Question

How do you find the axis of symmetry, vertex and x intercepts for \[y={{x}^{2}}-6x+5\]?

Answer 1

Hint: Now in the given equation we will first differentiate the equation and equate to zero to find minimum of the graph. Now substituting the value of x we will find the corresponding value of y to find the coordinates of minima of the graph. This minima is nothing but vertices. Now the axis of symmetry is nothing but a line parallel to y axis passing through vertex. Hence we have the axis of symmetry. Now to find the x intercepts we will find the roots of the equation by splitting the middle term such that the product of the terms is multiplication of first and last term. Now we will simplify and find the roots.

Complete step by step solution:
Now consider the given quadratic equation \[y={{x}^{2}}-6x+5\]
Now we know that vertex is nothing but the minimum point on the graph of function.
To find vertex we will use the condition for extremum which is $f'\left( x \right)=0$
Now on differentiating the given quadratic and equating with zero we get,
$\begin{align}
  & \Rightarrow 2x-6=0 \\
 & \Rightarrow 2x=6 \\
 & \Rightarrow x=3 \\
\end{align}$
Now on substituting x = 3 in the expression we get
$\begin{align}
  & \Rightarrow y={{3}^{2}}-6\left( 3 \right)+5 \\
 & \Rightarrow y=9-18+5 \\
 & \Rightarrow y=-4 \\
\end{align}$
Hence we get the minimum point on the graph is $\left( 3,-4 \right)$
Now since this is nothing but vertex we have the coordinates of vertex is $\left( 3,-4 \right)$
Now if $\left( h,k \right)$ is the vertex of the quadratic then x = h is the axis of symmetry.
Hence we have x = 3 is the axis of symmetry for graph of \[y={{x}^{2}}-6x+5\] .
Now we want to find the x intercept for the given equation.
Now x intercept is nothing but the roots of the equation.
Now consider the equation \[{{x}^{2}}-6x+5=0\]
To find the roots we will split the middle term.
To use this method we will split the middle term of the equation such that their product is multiplication of first term and last term.
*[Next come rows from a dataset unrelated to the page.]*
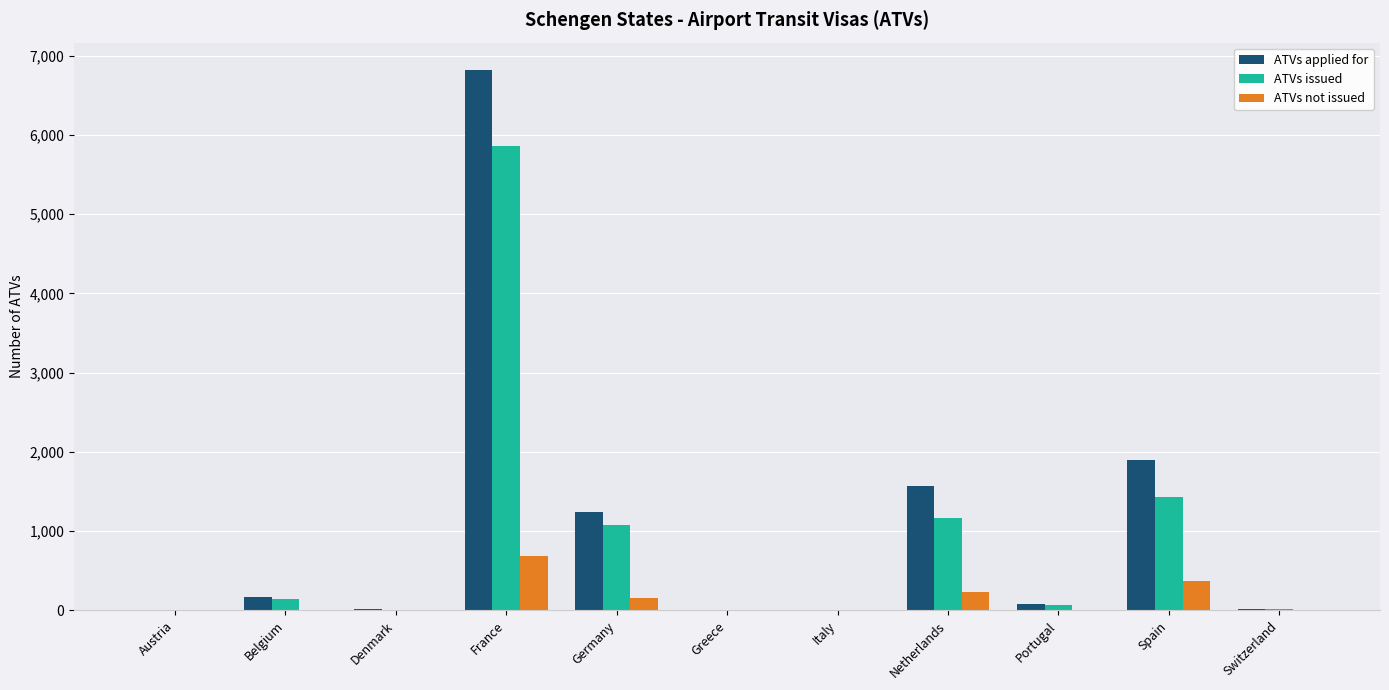

Where is ATVs applied for nearest to the value 3411?

Spain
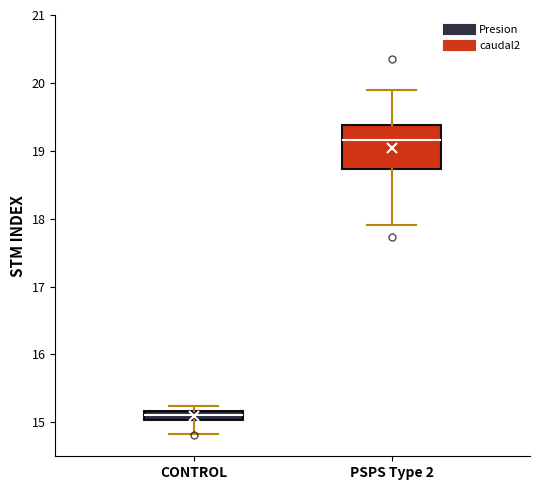

Which box's median line is the lowest?

CONTROL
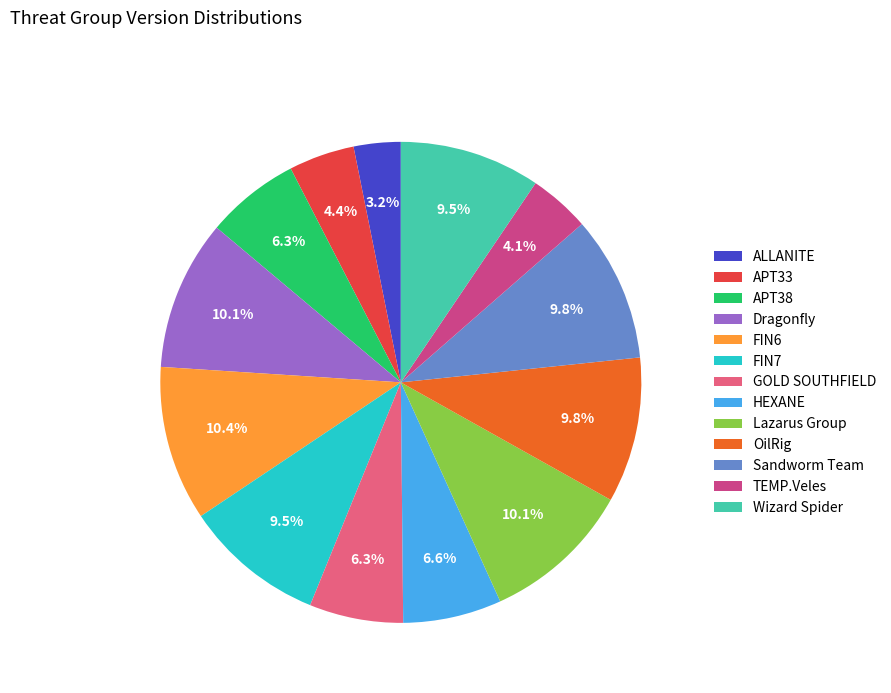

Combined, what portion of the pie is APT33 and Sandworm Team?

14.2%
Hence we have,
$\begin{align}
  & \Rightarrow {{x}^{2}}-5x-x+5=0 \\
 & \Rightarrow x\left( x-5 \right)-1\left( x-5 \right)=0 \\
 & \Rightarrow \left( x-1 \right)\left( x-5 \right)=0 \\
\end{align}$
Hence the roots of the given equation is x = 1 and x = 5.
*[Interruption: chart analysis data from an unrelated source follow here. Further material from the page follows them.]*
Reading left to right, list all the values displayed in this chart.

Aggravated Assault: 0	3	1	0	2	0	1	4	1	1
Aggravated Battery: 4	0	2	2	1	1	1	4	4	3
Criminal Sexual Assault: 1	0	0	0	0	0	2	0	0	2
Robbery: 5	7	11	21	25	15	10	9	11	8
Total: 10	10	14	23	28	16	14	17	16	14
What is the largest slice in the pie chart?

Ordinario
Note: Now note that we can find the roots of quadratic by various methods. We can use the completing square method. To find roots by this method we first divide the whole equation by a a and then add or subtract ${{\left( \dfrac{b}{2a} \right)}^{2}}$ . Now we will use formula ${{\left( a-b \right)}^{2}}={{a}^{2}}-2ab+{{b}^{2}}$ to simplify the equation and finally take square root to find the value of x.